The University of Brussels has three campuses, Solbosch campus, La Plaine campus and Erasme campus. I’ve had classes in Solbosch and La Plaine but not Erasme, because that’s the medicine and dentistry campus. On the La Plaine campus there are TD parties every weekday Monday to Thursday, that’s the only thing I like there (If you want to read more about a TD party, read my previous post Living in Brussels). The buildings are very old, there are very little signs of where each building is situated and in the evening it is particularly gloomy because the campus is filled with trees, dark buildings and very little lights. I like more the Solbosch campus which is situated 10min away from La Plaine.
My favourite building is building A because it has an old feel to it, the other buildings are either a little worn out (e.g. building H) or are very modern. The faculty of Economy (Solvay) is a very nice and new building. What I like most about the campus is that it is small and cute, and there are lots of cafeterias around campus selling affordable food and where you can sit during lunch time. At U of T we either don’t have any cafeterias for commuters and non-commuters students where you can sit to eat or they are much much smaller than ULB. Also what I think is interesting, is the fact that there is a bank and a travel agency inside the campus. Every time I pass the travel agency, I am thinking and dreaming about traveling…
On this side of building A is an inscription that says “Faculté de Droit” (Faculty of Law). On the right of the building there is a big clock tower and almost in front of it there is a statue of a very important person for ULB.
The statue represents Pierre Theodore Verhaegen the founder of the Université Libre de Bruxelles. On Nov. 20th the university is closed to celebrate Saint-Verhaegen (to read more about Saint-V read my previous post Saint-V).
The other side of the building is the Faculty of Arts (“Faculté de Philosophie et Lettres”). Next to building A is building NB, a white library.
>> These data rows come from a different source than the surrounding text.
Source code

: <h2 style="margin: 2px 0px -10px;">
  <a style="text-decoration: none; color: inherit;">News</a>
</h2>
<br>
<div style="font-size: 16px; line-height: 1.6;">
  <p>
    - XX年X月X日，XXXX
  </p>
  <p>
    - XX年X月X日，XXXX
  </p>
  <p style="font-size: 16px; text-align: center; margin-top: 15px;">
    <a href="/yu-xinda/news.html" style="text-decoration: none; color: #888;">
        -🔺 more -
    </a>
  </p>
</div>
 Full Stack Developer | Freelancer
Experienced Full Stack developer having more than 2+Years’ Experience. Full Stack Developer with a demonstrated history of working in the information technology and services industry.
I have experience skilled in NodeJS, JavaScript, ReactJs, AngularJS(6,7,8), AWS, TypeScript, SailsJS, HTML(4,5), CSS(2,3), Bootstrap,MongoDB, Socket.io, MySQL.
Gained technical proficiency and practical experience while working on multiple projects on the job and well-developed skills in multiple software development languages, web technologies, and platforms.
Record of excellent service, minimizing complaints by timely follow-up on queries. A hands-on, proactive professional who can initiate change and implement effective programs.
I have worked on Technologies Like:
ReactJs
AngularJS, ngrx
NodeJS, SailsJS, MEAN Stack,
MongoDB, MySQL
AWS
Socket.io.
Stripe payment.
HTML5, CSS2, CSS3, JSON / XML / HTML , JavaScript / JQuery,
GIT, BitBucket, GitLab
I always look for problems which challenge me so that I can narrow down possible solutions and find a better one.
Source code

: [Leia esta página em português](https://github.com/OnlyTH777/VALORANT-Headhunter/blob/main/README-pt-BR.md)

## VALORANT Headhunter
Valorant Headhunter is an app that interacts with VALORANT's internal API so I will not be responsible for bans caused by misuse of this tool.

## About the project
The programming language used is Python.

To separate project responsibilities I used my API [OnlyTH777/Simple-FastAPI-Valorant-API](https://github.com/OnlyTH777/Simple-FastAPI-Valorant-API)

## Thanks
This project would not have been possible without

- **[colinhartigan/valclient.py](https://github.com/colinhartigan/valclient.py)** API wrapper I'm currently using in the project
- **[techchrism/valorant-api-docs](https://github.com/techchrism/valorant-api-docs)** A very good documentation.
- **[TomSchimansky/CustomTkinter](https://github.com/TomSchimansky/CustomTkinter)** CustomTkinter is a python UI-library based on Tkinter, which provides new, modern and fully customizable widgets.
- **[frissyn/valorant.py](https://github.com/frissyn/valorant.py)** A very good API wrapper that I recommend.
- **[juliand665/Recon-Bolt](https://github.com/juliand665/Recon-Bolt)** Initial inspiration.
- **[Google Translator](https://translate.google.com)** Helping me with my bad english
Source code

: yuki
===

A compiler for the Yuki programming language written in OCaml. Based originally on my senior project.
Nevertheless, what most people don’t know is that inside building A there is also a “hidden” library, a very beautiful one, much nicer, quieter and better decorated than NB. My archeologist friend told me about it; what a great “archaeologic” discovery. I wonder how long it took him to “search” for such a great library to study in. You don’t need a student card to enter the library, however inside they check sometimes your student card while you are studying.
On the other side of the campus there is building Paul Emile Janson (picture below), this is ULB’s version of U of T’s Con Hall if you want. It is built on a hill, therefore from the outside it might seem really small however don’t be fooled by the optic illusion, when you enter you are at the last row of the auditorium and at the bottom is where the professors lecture.
On the right of Janson there is parking and there are lots of little box-like buildings of different colours. Each of them belongs to a “cercle” (that’s the name they give to a club at the University of Brussels). Each cercle organizes several activities and parties during the year, and in the evening sometimes you can go there and drink beers with the cercle members. (If you want to read more about cercles see my previous post Living in Brussels). The weather was so nice and warm that on the picture below you can see that they moved their couches and their things outside.
Furthermore, this week was “la brassicole”, an event organized by the cercle La semeur (students from Charleroi and Thudinie) on this parking place. Every day this week from noon until midnight there were activities, music and you could taste a lot of different kinds of beers at a reasonable student price. Below you can see a picture of the tents and how successful the event was. Also at the end of March, the cercle of bioengineers organize “la Vinicole”, a wine tasting and enology course event.